Corporations Need a New Purpose, Say Davos Elites Who Control Corporations

Credit to Author: Edward Ongweso Jr| Date: Wed, 04 Dec 2019 21:18:22 +0000

The World Economic Forum in Davos is a capitalist holy site (or hell hole, depending on your perspective) where political and economic elites pay their respects (but not taxes) to the Market, Free Enterprise, and Private Property.

Each year, some of the richest and most powerful people spend days grappling over which legitimation narrative will allow them to justify the historic inequality caused by their Smaugian hoards of wealth, or the resulting social problems as “capitalism [being] not immoral but amora,l, or the looming climate apocalypse that many elites have plotted to profit from for decades.

This year, ahead of Davos 2020, came a “manifesto” entitled “The Universal Purpose of a Company in the Fourth Industrial Revolution.”

"The purpose of a company is to engage all its stakeholders in shared and sustained value creation," opens the document. "In creating such value, a company serves not only its shareholders, but all its stakeholders—employees, customers, suppliers, local communities, and society at large."

The Davos Manifesto goes on to extoll the virtues of paying taxes, opposing corruption, upholding human rights, encouraging "fair competition," responsibly using data, environmental stewardship, and innovation. But also, a responsible return on investment. That all of this can be proposed as a solution should indicate how low the bar is—to fix capitalism, Davos would have you believe that corporations simply need to be more responsible and prioritize things other than profits. The only problem is that profit-seeking and the exploitation that comes with it are central to how capitalism operates and the resulting political, social, and economic problems we suffer for it.

The document is more of a PR move than anything else—an empty, if not guilty, gesture meant to take the place of a real critical examination of our current crisis, but also re-legitimize the present system by insisting that only these small “fair” fixes need to be implemented.

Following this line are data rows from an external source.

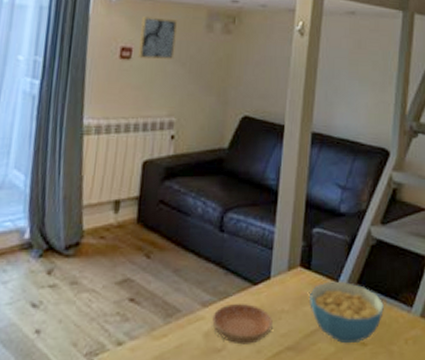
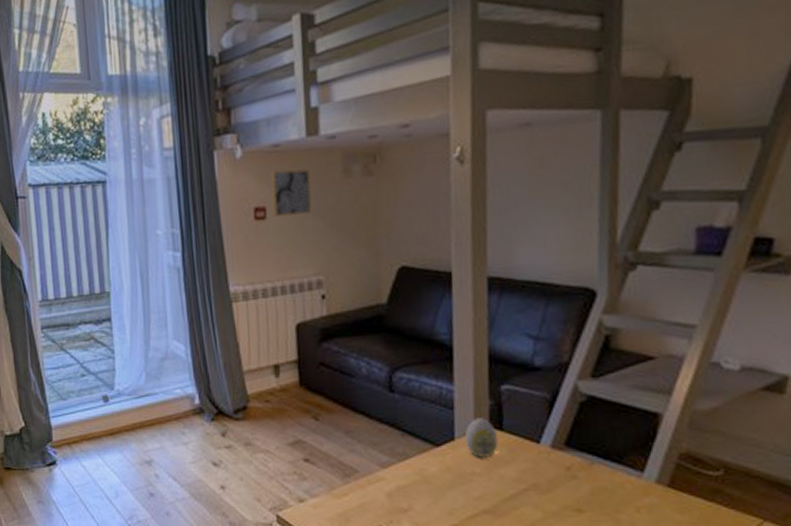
saucer: present [212,303,273,345] -> none [393,464,463,506]
decorative egg: none [278,258,306,296] -> present [464,418,499,457]
cereal bowl: present [310,281,384,344] -> none [505,442,604,510]

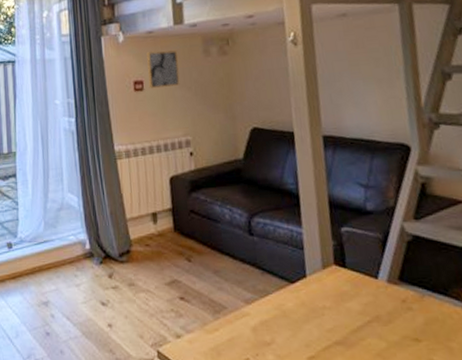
decorative egg: present [464,418,499,457] -> none [314,257,344,293]

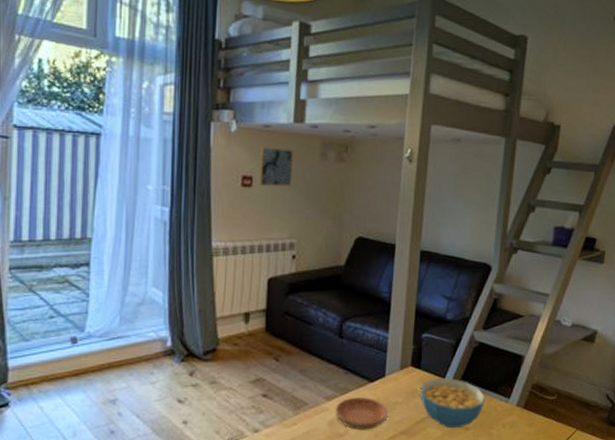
saucer: none [257,300,317,339] -> present [335,397,388,430]
cereal bowl: none [349,278,434,340] -> present [420,378,485,429]

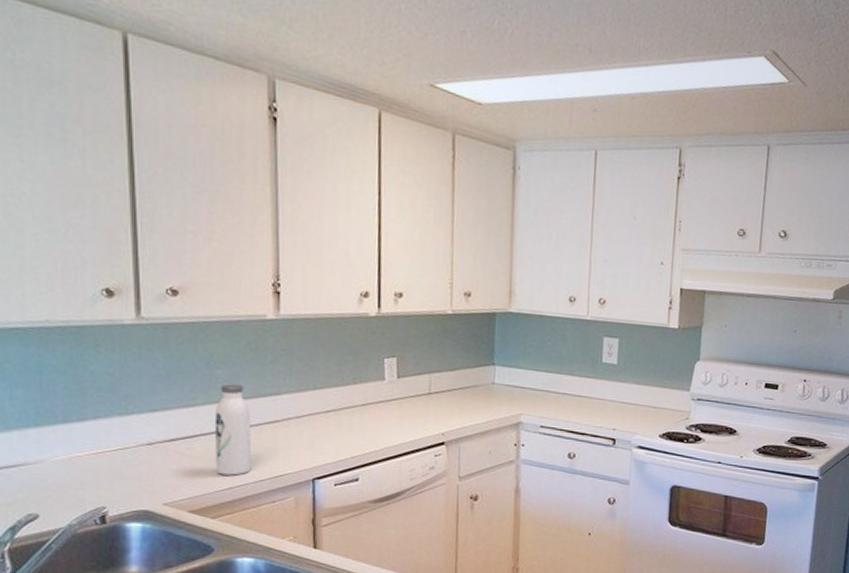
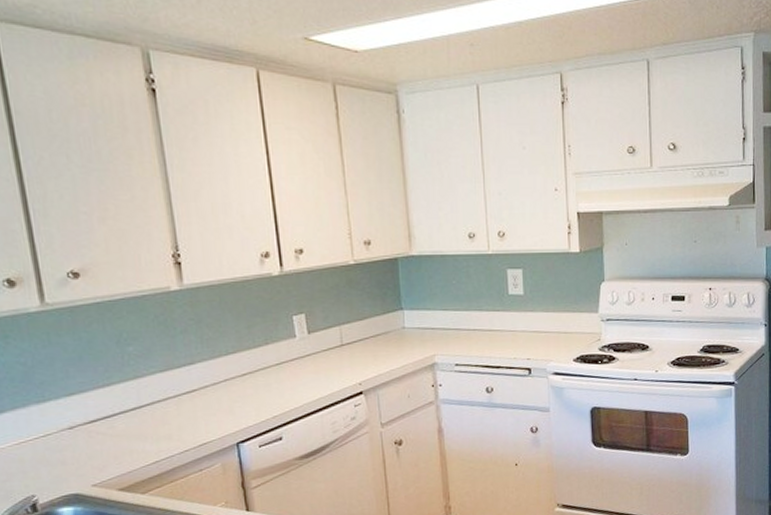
water bottle: present [214,384,252,476] -> none [131,359,175,450]

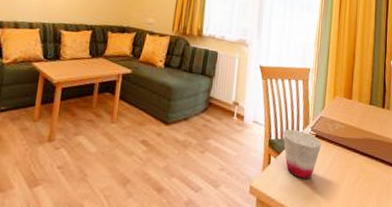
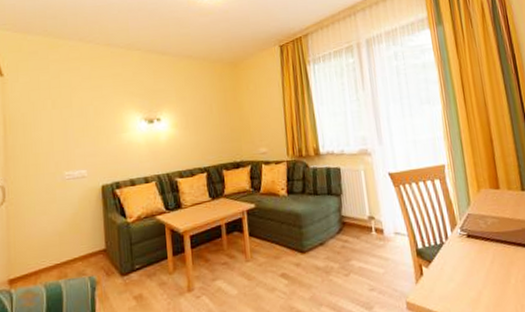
cup: present [283,128,322,179] -> none [430,233,477,285]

Take, for example, the core concept this manifesto relies on: the Fourth Industrial Revolution. Since 2016, Davos and its participants have been announcing this new epoch and promising new changes. But what exactly is it? Salesforce CEO Marc Benioff (who's been pitching his own "new capitalism") said the Fourth Industrial Revolution is "uncharted territory." Klaus Schwab, founder of the World Economic Forum, characterizes it as a series of "possibilities" that have the "potential" to combine technology, biology, and information to remake the world.

All this sounds like technobabble, and the descriptions of it still leave us with one burning question: what exactly is it?

Whatever the Fourth Industrial Revolution is (other futurists are still pitching the necessity of a still nebulous third industrial revolution), it’s certainly not real. In 2016, Elizabeth Garbee wrote a comprehensive takedown of the meaningless phrase, which has been continuously invoked for 75 years as a new phase that is just around the corner. Much of what’s being promised sounds nightmarish, anyway.

That the Davos Manifesto seeks to save capitalism by building on such empty phrases and ideas should not be a surprise. It’s a function of the elite guilt that saturates our politics, meant to stave off the guillotine and hasten a return to the status quo.